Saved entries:
################
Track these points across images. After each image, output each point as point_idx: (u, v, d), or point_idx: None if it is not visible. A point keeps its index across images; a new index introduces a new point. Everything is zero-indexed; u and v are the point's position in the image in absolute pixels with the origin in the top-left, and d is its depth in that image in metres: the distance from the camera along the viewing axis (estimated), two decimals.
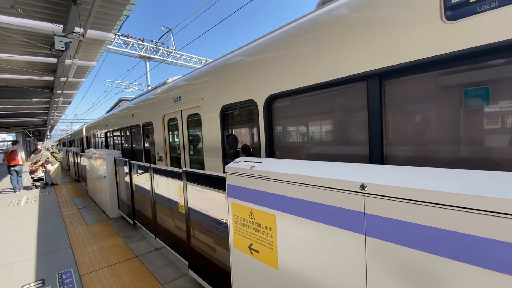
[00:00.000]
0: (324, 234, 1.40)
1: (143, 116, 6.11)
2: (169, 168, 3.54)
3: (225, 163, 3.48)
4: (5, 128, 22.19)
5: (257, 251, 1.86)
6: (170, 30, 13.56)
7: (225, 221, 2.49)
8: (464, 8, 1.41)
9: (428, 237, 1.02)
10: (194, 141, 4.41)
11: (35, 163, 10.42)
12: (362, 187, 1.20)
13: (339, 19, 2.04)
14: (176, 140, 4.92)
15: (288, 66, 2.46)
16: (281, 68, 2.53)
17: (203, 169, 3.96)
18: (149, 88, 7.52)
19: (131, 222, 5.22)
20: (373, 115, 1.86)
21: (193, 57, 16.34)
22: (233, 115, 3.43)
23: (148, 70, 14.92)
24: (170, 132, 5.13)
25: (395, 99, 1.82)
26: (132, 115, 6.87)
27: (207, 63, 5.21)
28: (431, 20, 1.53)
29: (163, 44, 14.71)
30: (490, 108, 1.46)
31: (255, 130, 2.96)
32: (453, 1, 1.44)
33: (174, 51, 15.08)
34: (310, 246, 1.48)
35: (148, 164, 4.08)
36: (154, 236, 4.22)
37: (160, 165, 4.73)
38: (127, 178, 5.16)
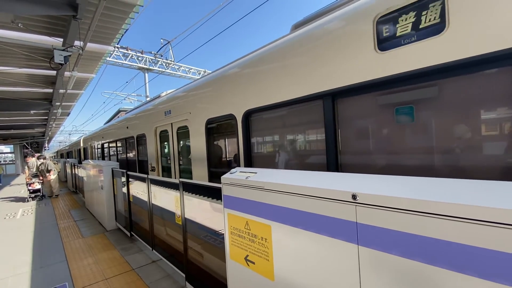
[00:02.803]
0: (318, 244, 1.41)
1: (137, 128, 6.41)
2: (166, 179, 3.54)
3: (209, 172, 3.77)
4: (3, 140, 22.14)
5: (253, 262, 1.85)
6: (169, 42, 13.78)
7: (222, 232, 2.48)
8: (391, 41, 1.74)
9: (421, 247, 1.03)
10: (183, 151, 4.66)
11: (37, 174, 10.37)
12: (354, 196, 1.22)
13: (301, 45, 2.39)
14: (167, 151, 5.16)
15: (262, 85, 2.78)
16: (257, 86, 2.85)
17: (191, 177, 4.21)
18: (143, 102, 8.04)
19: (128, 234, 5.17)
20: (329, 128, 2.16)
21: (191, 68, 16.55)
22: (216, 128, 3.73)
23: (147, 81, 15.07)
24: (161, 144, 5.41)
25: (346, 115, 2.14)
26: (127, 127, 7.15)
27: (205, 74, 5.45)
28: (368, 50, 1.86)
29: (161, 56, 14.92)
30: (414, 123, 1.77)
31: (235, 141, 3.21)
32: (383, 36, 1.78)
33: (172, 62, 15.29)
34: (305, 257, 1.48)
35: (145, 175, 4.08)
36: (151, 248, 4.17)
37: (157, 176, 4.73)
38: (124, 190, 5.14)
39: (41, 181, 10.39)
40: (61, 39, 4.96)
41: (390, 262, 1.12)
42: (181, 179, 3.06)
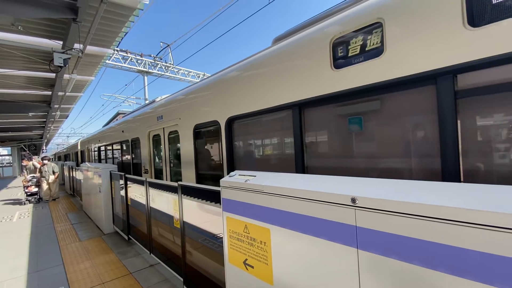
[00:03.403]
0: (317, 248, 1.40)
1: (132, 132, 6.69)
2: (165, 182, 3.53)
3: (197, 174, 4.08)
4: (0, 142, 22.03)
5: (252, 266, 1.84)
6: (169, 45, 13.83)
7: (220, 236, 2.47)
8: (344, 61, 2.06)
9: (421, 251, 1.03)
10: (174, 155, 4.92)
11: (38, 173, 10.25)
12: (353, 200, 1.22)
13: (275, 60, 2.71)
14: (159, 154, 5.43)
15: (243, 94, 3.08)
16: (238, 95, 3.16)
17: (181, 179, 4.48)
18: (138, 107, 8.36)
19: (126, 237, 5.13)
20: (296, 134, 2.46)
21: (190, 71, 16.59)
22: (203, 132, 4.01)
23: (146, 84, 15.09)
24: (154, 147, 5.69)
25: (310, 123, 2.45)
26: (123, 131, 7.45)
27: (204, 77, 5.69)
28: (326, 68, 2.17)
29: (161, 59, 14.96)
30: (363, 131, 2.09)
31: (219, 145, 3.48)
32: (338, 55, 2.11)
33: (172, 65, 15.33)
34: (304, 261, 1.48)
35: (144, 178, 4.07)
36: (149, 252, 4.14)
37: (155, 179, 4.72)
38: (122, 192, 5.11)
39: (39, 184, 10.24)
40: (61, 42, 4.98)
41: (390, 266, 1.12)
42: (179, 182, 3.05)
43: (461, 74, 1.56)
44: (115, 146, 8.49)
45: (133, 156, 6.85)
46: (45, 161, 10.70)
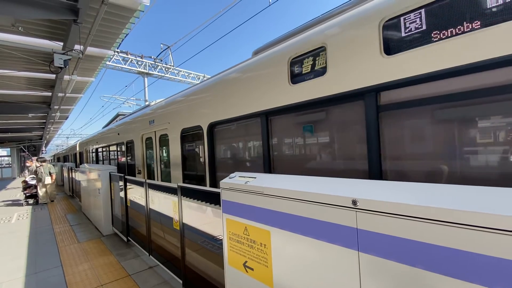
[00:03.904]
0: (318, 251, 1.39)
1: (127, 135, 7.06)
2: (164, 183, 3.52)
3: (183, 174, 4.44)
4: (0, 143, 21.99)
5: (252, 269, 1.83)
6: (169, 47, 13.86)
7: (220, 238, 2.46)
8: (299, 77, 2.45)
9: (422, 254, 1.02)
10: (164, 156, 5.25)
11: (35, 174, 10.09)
################
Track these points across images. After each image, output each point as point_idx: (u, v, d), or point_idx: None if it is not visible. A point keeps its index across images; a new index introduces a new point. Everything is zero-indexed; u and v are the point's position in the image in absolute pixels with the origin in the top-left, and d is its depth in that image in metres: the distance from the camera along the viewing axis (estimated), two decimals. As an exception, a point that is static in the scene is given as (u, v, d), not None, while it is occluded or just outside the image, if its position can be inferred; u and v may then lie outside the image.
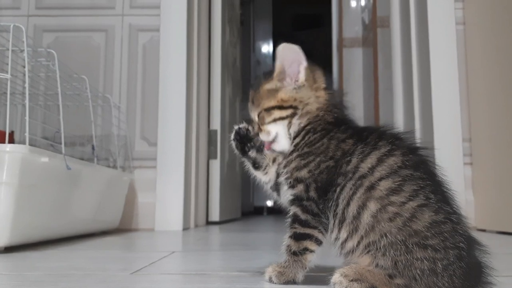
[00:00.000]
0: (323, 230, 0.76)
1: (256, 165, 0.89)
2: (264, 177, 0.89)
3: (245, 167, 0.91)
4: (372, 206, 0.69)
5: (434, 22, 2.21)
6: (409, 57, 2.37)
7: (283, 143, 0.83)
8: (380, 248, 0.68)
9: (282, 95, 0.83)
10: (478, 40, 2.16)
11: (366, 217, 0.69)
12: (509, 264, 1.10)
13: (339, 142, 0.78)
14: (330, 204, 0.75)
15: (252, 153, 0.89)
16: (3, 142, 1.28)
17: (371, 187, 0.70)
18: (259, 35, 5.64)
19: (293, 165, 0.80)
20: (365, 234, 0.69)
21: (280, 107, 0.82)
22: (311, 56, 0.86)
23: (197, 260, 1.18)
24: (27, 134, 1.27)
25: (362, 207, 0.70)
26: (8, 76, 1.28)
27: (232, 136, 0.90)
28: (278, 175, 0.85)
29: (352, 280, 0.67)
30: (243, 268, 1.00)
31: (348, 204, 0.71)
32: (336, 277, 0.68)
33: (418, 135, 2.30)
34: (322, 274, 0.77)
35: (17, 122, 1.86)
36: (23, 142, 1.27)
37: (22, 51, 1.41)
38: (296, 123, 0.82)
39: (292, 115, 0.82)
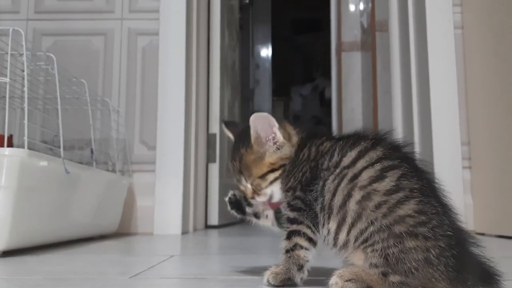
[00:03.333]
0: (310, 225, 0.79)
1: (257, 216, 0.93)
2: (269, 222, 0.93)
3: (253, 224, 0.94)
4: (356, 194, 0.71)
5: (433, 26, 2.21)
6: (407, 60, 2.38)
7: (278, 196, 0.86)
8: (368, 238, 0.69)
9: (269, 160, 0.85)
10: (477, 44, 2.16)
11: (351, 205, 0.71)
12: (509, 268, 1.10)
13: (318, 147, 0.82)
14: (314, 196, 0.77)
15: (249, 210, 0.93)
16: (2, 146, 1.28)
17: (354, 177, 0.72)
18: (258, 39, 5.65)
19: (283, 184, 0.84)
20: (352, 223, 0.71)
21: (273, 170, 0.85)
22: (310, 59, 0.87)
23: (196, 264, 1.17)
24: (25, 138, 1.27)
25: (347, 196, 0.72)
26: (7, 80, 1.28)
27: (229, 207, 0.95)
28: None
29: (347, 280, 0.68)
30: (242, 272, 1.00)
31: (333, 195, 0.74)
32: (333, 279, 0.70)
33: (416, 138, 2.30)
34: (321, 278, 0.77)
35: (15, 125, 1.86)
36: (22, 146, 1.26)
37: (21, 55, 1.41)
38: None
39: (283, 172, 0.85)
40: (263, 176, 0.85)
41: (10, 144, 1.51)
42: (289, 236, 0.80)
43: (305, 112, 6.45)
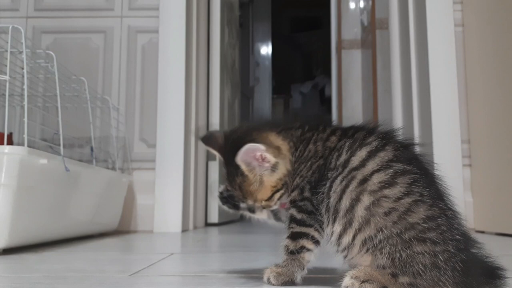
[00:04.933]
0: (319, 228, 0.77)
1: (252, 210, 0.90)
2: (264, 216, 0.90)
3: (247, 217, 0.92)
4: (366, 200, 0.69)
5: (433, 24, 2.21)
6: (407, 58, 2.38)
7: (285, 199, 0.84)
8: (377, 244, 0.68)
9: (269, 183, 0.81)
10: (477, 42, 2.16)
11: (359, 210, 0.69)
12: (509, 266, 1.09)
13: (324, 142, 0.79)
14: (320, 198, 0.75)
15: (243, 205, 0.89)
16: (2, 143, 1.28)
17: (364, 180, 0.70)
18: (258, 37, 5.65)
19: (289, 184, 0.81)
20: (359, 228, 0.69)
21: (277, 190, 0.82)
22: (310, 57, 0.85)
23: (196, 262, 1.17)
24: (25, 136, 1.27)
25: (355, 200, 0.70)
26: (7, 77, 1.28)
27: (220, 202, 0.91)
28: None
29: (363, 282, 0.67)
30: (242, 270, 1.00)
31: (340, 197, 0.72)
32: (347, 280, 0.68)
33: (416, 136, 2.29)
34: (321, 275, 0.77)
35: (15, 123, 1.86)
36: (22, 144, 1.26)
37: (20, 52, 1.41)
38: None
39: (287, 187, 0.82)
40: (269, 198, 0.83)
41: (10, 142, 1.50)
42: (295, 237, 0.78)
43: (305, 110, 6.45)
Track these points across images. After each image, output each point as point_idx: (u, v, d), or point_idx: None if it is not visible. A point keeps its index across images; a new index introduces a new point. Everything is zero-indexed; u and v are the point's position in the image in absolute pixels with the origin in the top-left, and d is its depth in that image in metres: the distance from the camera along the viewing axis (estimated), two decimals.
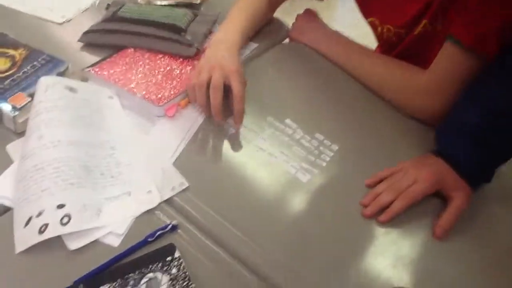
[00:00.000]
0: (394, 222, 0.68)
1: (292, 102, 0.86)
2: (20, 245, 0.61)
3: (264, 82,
################
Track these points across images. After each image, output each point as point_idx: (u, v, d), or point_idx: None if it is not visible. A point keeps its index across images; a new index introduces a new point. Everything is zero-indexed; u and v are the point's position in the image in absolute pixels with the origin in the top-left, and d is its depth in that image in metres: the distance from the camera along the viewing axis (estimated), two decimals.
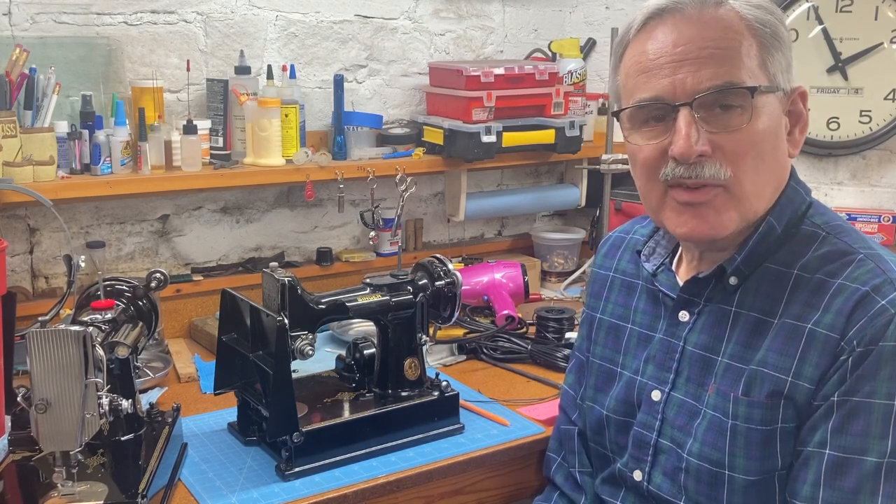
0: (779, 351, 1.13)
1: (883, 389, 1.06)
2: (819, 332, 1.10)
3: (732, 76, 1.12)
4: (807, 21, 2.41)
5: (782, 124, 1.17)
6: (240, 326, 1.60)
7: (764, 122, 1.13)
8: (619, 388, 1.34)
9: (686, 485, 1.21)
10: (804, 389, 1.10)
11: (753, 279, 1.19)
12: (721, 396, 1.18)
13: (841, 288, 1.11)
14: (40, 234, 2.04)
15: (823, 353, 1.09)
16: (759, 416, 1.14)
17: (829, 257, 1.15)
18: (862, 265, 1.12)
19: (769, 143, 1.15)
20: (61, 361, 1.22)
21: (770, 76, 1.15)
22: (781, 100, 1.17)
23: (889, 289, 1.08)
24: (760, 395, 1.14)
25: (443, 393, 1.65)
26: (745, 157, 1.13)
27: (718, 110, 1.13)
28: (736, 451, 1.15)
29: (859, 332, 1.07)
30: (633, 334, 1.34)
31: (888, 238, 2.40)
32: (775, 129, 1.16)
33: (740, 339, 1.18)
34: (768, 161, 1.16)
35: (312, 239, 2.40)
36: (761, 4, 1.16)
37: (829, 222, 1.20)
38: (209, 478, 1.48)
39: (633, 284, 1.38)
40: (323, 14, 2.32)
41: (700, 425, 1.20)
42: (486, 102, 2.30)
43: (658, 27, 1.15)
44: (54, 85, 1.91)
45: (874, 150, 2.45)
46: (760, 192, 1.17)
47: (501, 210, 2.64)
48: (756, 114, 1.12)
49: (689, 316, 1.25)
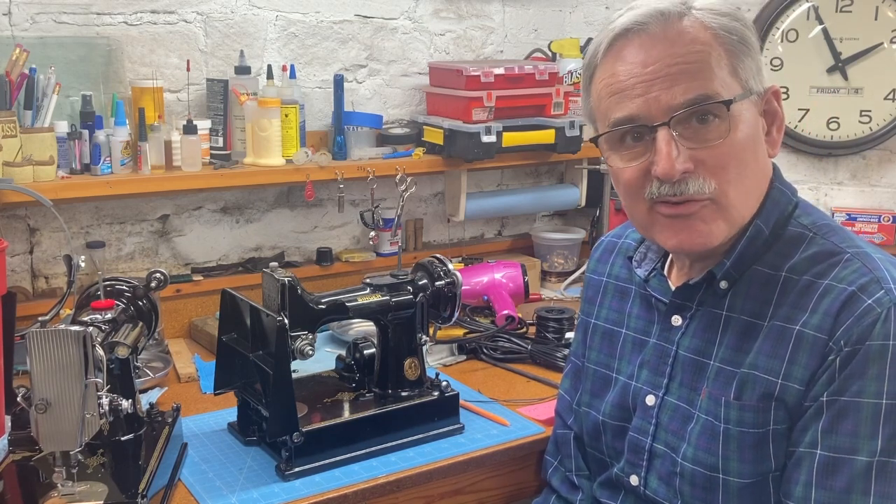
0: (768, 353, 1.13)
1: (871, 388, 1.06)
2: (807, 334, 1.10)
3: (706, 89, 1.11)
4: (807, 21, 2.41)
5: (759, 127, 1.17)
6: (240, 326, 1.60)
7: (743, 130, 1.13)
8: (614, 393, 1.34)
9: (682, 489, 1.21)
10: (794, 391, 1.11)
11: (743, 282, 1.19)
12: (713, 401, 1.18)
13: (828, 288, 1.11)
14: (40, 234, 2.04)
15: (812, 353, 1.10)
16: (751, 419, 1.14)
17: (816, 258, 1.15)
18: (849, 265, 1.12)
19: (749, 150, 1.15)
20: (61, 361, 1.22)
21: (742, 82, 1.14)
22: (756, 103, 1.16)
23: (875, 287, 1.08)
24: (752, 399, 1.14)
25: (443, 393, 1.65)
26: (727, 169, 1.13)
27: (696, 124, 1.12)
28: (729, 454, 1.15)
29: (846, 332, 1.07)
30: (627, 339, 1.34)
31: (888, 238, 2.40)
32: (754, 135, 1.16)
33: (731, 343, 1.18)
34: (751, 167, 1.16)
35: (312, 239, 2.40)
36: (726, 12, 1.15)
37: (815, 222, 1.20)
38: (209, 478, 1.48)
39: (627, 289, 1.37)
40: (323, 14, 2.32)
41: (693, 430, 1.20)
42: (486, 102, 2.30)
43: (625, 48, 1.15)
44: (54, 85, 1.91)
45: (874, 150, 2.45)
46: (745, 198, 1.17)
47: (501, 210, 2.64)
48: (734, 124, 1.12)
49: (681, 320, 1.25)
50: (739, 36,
################
[REQUIRED WORK] Reproduce the entries above exactly, but only the lines between the line holding "33: (740, 339, 1.18)" and the line holding "48: (756, 114, 1.12)", inclusive.

[COMPLETED TASK]
33: (740, 339, 1.18)
34: (768, 161, 1.16)
35: (312, 239, 2.40)
36: (761, 4, 1.16)
37: (829, 222, 1.20)
38: (209, 478, 1.48)
39: (633, 284, 1.38)
40: (323, 14, 2.32)
41: (700, 425, 1.20)
42: (486, 102, 2.30)
43: (658, 27, 1.15)
44: (54, 85, 1.91)
45: (874, 150, 2.45)
46: (760, 192, 1.17)
47: (501, 210, 2.64)
48: (756, 114, 1.12)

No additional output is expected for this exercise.